Mapping avro fields to python fields summary

Avro Type Python Type
string str
int long
boolean bool
float double
null None
bytes bytes
array typing.List
map typing.Dict
fixed types.confixed
enum enum.Enum
int types.Int32
float types.Float32
union typing.Union
record Python class
date datetime.date
time-millis datetime.time
time-micros types.TimeMicro
timestamp-millis datetime.datetime
timestamp-micros types.DateTimeMicro
decimal types.condecimal
uuid uuid.UUID
Avro Type Python Type
string str
int long
boolean bool
float double
null None
bytes bytes
array typing.List
map typing.Dict
fixed types.confixed
enum str, enum.Enum
int types.Int32
float types.Float32
union typing.Union
record Python class
date datetime.date
time-millis datetime.time
time-micros types.TimeMicro
timestamp-millis datetime.datetime
timestamp-micros types.DateTimeMicro
decimal types.condecimal
uuid uuid.UUID

Render a Python module

It's also possible to generate a Python module containing classes from multiple schemas using render_module.

from dataclasses_avroschema import ModelGenerator, ModelType

model_generator = ModelGenerator()

user_schema = {
    "type": "record",
    "name": "User",
    "fields": [
        {"name": "name", "type": "string", "default": "marcos"},
        {"name": "age", "type": "int"},
    ],
}
address_schema = {
    "type": "record",
    "name": "Address",
    "fields": [
        {"name": "street", "type": "string"},
        {"name": "street_number", "type": "long"},
    ],
}

result = model_generator.render_module(schemas=[user_schema, address_schema], model_type=ModelType.DATACLASS.value)

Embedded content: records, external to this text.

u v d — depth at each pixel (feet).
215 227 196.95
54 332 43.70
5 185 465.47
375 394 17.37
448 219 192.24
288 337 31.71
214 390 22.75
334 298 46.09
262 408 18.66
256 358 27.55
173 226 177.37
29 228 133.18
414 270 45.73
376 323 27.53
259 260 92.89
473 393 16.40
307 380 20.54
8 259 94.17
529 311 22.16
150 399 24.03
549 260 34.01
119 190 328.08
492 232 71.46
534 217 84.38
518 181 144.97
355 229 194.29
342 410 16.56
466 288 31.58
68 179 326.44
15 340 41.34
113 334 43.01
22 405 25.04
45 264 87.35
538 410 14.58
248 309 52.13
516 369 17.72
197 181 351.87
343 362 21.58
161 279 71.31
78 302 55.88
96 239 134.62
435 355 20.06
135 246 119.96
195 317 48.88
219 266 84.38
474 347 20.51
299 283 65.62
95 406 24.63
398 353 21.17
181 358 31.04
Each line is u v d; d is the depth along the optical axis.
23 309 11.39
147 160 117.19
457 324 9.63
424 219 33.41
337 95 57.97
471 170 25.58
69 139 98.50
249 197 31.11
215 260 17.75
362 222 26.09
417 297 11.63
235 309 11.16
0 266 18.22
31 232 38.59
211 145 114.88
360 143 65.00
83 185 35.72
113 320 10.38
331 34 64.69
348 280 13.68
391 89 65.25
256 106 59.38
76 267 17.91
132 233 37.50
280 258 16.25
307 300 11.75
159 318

with open("models.py", mode="+w") as f:
    f.write(result)

Then, the end result is:

# models.py
from dataclasses_avroschema import AvroModel
from dataclasses_avroschema import types
import dataclasses


@dataclasses.dataclass
class User(AvroModel):
    age: types.Int32
    name: str = "marcos"


@dataclasses.dataclass
class Address(AvroModel):
    street: str
    street_number: int

Generating a single module from multiple schemas is useful for example to group schemas that belong to the same namespace.

LogicalTypes

Native logicalTypes are supported by dataclasses-avroschema but custom ones are not. If you defined a custom logicalType then the fallback is used when generating the field. In the next example we have a logicalType defined as url, which is not a native one, then the model generated will use string

from dataclasses_avroschema import ModelGenerator, ModelType

model_generator = ModelGenerator()


schema = {
    "type": "record",
    "name": "TestEvent",
    "fields": [
        {
            "name": "regular",
            "type": {
                "type": "string",
                "logicalType": "url"
            },
            "doc": "Urls"
        }
    ],
}

print(model_generator.render(schema=schema))

"""
from dataclasses_avroschema import AvroModel
import dataclasses


@dataclasses.dataclass
class TestEvent(AvroModel):
    regular: str = dataclasses.field(metadata={'doc': 'Urls'})
"""

Render Pydantic models

It is also possible to render BaseModel (pydantic) and AvroBaseModel (avro + pydantic) models as well. The end result will also include the necessaty imports and the use of pydantic.Field in case that it is needed:

For example:

schema = {
    "type": "record",
    "name": "User",
    "fields": [
        {"name": "name", "type": "string"},
        {"name": "age", "type": "long"},
        {"name": "friend", "type": ["null", "User"], "default": None},
        {"name": "relatives", "type": {"type": "array", "items": "User", "name": "relative"}, "default": []},
        {"name": "teammates", "type": {"type": "map", "values": "User", "name": "teammate"}, "default": {}},
        {"name": "money", "type": {"type": "bytes", "logicalType": "decimal", "precision": 10, "scale": 3}},
    ],
}

and then render the result:

from dataclasses_avroschema import ModelGenerator, ModelType

model_generator = ModelGenerator()
result = model_generator.render(schema=schema, model_type=ModelType.PYDANTIC.value)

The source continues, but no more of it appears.